# [AIM]
Write out the entries below word for word, starting at the very first line and ending with the line that contains "genus: Cheilosa", including that line.

# [DATA EXTRACT]
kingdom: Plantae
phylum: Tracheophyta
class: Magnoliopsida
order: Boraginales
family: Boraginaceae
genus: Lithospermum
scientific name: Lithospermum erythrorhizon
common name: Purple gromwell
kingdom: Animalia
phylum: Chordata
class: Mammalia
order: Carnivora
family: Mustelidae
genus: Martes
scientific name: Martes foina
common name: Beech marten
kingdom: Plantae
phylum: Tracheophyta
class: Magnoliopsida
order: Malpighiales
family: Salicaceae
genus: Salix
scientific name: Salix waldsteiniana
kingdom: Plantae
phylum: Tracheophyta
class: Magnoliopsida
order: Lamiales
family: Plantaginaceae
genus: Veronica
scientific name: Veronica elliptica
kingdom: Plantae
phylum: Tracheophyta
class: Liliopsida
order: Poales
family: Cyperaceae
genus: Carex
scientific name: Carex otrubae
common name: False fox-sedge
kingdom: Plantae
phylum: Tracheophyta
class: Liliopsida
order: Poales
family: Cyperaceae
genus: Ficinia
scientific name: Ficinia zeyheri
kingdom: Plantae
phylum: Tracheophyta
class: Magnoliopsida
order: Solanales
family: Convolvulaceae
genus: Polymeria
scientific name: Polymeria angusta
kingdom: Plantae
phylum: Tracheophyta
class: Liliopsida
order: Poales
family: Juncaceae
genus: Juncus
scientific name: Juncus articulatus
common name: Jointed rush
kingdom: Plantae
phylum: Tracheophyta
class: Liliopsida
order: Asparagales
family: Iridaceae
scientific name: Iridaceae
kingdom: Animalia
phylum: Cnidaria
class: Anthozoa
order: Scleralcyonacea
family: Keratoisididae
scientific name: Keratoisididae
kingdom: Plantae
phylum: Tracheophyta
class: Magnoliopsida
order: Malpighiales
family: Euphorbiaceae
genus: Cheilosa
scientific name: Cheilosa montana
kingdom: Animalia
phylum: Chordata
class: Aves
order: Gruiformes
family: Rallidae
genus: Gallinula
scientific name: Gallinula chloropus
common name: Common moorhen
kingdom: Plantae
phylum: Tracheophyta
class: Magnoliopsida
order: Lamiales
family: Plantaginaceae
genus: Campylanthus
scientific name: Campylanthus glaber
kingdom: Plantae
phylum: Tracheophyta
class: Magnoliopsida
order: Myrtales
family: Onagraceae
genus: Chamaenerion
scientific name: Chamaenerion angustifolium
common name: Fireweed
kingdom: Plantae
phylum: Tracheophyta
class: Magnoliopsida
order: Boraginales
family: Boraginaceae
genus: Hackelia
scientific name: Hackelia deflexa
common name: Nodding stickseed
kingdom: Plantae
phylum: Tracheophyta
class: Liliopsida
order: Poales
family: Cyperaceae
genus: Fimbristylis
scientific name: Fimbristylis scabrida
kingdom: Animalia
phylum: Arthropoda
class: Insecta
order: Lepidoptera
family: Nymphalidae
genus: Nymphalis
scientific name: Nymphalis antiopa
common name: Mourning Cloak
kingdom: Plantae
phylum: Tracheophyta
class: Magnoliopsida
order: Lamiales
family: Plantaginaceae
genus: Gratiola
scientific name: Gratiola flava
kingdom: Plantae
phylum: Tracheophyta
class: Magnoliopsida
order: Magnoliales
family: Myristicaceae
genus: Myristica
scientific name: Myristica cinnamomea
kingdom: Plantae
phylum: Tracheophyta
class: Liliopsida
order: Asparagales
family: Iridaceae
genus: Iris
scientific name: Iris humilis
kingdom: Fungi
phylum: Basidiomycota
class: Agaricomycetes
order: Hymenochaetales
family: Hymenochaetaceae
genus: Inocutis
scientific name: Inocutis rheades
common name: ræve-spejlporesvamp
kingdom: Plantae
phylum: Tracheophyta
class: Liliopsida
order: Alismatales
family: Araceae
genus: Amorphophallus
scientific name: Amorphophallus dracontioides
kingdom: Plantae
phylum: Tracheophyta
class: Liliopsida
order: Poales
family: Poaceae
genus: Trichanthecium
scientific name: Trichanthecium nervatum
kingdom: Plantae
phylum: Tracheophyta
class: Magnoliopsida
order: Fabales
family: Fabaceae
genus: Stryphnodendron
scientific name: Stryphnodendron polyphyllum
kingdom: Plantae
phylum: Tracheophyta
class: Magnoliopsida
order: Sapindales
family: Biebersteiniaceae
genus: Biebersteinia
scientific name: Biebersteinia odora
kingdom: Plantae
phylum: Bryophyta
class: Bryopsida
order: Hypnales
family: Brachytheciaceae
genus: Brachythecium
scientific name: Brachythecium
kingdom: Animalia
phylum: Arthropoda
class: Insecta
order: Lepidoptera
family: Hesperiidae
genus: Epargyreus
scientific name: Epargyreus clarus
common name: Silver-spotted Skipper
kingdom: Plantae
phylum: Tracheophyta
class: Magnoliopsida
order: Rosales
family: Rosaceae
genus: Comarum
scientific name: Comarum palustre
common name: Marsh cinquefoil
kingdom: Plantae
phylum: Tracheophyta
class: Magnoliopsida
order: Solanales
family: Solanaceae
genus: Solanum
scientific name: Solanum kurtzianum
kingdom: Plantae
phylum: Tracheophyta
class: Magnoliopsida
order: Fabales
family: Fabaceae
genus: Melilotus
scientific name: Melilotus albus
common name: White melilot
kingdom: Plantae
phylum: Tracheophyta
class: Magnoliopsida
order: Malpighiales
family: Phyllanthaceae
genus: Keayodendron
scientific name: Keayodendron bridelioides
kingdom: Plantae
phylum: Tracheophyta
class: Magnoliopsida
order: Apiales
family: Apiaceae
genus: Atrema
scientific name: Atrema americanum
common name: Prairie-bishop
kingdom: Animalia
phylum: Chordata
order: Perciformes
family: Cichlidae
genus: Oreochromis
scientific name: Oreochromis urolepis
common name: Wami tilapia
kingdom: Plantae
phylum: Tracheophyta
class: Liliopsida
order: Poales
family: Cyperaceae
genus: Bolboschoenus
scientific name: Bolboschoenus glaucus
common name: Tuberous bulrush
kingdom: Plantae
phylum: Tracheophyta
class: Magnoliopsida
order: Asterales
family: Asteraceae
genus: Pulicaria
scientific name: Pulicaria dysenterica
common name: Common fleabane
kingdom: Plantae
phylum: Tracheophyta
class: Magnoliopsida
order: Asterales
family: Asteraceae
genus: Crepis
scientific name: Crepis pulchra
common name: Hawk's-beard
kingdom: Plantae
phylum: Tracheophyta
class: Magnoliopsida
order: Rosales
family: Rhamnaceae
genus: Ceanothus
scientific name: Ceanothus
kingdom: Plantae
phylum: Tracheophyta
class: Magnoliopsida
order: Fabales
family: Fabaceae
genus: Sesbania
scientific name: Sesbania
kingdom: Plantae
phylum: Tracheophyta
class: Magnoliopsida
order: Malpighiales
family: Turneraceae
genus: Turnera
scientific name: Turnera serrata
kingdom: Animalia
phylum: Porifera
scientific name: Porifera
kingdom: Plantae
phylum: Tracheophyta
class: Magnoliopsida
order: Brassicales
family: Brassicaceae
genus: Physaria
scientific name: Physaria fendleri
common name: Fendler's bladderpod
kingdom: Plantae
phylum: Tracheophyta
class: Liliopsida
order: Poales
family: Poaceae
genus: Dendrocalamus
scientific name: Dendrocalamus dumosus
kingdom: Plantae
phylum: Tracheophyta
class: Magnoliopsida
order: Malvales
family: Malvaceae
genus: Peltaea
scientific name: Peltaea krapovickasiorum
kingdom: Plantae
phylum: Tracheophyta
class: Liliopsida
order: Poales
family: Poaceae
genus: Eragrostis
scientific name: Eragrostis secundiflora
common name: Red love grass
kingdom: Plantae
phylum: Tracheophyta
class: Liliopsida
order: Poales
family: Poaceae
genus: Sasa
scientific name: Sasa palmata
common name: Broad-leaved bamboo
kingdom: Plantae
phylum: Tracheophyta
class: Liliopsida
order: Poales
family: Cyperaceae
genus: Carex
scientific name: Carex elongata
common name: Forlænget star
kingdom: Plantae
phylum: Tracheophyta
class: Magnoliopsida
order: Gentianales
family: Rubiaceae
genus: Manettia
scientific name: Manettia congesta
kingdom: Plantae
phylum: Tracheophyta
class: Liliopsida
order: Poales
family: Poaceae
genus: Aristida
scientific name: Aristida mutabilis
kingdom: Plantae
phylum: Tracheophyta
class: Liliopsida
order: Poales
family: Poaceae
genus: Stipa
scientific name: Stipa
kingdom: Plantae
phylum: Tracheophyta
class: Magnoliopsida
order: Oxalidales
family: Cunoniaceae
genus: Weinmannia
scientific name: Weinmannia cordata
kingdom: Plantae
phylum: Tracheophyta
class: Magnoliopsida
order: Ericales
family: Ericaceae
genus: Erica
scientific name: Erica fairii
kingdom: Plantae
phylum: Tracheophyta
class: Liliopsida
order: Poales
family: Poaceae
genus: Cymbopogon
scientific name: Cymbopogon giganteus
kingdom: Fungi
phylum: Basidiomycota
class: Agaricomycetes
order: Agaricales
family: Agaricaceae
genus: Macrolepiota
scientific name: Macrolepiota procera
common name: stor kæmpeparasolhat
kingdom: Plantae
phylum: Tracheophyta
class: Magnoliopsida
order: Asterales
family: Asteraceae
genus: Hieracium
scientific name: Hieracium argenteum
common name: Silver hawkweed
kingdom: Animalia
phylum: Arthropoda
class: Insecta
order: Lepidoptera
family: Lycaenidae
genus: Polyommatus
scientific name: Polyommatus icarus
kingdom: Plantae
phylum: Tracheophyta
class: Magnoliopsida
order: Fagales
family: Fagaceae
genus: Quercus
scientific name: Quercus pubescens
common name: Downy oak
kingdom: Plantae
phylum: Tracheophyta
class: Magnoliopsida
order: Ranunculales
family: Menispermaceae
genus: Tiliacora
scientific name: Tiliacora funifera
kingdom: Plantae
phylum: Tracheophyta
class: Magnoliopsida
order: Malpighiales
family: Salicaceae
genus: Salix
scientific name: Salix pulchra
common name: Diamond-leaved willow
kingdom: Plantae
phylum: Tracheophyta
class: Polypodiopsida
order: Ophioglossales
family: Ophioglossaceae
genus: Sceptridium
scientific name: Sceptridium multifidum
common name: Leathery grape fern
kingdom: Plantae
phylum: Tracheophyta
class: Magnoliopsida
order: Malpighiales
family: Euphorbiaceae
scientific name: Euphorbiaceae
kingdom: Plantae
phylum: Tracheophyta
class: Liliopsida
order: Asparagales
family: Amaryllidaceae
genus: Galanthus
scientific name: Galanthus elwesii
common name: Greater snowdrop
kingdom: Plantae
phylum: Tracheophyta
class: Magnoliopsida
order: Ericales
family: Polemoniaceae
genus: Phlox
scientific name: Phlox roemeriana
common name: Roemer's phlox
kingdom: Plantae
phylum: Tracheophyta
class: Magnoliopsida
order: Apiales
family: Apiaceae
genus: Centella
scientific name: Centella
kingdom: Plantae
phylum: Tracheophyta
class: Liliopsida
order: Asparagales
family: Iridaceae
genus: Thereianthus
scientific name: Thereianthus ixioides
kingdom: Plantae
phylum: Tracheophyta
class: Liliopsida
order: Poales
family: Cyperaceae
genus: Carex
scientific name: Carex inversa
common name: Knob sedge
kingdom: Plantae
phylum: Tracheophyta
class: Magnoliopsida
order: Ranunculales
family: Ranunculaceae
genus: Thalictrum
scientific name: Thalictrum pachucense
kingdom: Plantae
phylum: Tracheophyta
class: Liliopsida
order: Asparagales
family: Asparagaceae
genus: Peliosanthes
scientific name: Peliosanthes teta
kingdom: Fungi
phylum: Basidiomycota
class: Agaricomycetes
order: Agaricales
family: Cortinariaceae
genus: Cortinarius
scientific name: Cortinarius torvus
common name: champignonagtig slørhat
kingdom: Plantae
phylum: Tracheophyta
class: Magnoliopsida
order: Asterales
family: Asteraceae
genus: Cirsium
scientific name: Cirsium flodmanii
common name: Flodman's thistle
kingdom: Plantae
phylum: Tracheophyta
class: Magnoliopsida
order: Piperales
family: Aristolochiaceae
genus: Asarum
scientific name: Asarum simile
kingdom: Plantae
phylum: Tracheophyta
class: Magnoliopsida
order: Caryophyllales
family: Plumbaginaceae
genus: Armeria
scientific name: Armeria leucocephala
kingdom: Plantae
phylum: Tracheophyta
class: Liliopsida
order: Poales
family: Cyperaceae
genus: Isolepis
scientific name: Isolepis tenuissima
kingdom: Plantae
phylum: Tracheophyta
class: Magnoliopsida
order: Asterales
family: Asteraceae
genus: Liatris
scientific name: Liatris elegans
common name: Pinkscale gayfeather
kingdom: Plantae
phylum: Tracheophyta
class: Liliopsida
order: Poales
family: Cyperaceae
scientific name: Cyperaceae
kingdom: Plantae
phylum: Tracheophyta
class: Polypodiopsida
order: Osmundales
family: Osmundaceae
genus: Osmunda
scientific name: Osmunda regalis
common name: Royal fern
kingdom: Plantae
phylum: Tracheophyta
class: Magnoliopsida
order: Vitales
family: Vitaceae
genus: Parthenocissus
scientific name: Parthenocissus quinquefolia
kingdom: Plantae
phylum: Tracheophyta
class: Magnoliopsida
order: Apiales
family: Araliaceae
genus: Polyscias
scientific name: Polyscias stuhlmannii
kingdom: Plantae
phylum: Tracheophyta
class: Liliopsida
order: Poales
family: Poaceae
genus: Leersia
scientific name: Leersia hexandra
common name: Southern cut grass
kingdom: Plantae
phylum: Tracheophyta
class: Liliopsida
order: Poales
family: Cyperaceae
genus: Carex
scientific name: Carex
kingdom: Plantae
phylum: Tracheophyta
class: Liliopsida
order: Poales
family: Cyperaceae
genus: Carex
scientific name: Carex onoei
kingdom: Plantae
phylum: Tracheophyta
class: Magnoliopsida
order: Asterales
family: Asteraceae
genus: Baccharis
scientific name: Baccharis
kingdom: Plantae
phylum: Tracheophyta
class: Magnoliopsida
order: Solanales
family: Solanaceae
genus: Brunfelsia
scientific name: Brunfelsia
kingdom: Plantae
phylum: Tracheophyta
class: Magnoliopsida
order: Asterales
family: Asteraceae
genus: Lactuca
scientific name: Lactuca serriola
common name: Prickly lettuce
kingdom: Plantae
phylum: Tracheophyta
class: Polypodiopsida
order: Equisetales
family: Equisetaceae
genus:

# [SOLUTION TO THE EXERCISE]
kingdom: Plantae
phylum: Tracheophyta
class: Magnoliopsida
order: Boraginales
family: Boraginaceae
genus: Lithospermum
scientific name: Lithospermum erythrorhizon
common name: Purple gromwell
kingdom: Animalia
phylum: Chordata
class: Mammalia
order: Carnivora
family: Mustelidae
genus: Martes
scientific name: Martes foina
common name: Beech marten
kingdom: Plantae
phylum: Tracheophyta
class: Magnoliopsida
order: Malpighiales
family: Salicaceae
genus: Salix
scientific name: Salix waldsteiniana
kingdom: Plantae
phylum: Tracheophyta
class: Magnoliopsida
order: Lamiales
family: Plantaginaceae
genus: Veronica
scientific name: Veronica elliptica
kingdom: Plantae
phylum: Tracheophyta
class: Liliopsida
order: Poales
family: Cyperaceae
genus: Carex
scientific name: Carex otrubae
common name: False fox-sedge
kingdom: Plantae
phylum: Tracheophyta
class: Liliopsida
order: Poales
family: Cyperaceae
genus: Ficinia
scientific name: Ficinia zeyheri
kingdom: Plantae
phylum: Tracheophyta
class: Magnoliopsida
order: Solanales
family: Convolvulaceae
genus: Polymeria
scientific name: Polymeria angusta
kingdom: Plantae
phylum: Tracheophyta
class: Liliopsida
order: Poales
family: Juncaceae
genus: Juncus
scientific name: Juncus articulatus
common name: Jointed rush
kingdom: Plantae
phylum: Tracheophyta
class: Liliopsida
order: Asparagales
family: Iridaceae
scientific name: Iridaceae
kingdom: Animalia
phylum: Cnidaria
class: Anthozoa
order: Scleralcyonacea
family: Keratoisididae
scientific name: Keratoisididae
kingdom: Plantae
phylum: Tracheophyta
class: Magnoliopsida
order: Malpighiales
family: Euphorbiaceae
genus: Cheilosa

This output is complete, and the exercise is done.